Repeat the lines below word for word, from the line with "median 0.028, box" to the line with "Which series has the widest spread of values?", including both of those lines.

++++++

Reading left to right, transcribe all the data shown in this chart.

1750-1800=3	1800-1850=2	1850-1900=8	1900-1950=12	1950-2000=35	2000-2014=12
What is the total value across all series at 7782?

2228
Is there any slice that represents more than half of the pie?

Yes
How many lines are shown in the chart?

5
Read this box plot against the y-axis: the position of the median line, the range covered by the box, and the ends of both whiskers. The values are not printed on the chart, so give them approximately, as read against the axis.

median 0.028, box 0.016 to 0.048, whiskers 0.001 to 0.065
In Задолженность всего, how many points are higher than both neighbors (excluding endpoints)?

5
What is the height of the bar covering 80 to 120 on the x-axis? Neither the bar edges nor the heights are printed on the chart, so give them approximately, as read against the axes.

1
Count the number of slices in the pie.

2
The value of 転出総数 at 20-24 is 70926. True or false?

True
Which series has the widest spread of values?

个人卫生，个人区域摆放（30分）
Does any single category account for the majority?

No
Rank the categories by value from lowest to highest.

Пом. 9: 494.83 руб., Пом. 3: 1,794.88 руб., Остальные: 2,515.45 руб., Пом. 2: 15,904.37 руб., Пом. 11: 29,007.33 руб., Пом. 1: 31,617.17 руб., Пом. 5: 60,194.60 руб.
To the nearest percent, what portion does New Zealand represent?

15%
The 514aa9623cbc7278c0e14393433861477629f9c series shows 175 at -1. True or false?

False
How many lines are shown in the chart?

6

++++++

* _Response to this exercise_:
median 0.028, box 0.016 to 0.048, whiskers 0.001 to 0.065
In Задолженность всего, how many points are higher than both neighbors (excluding endpoints)?

5
What is the height of the bar covering 80 to 120 on the x-axis? Neither the bar edges nor the heights are printed on the chart, so give them approximately, as read against the axes.

1
Count the number of slices in the pie.

2
The value of 転出総数 at 20-24 is 70926. True or false?

True
Which series has the widest spread of values?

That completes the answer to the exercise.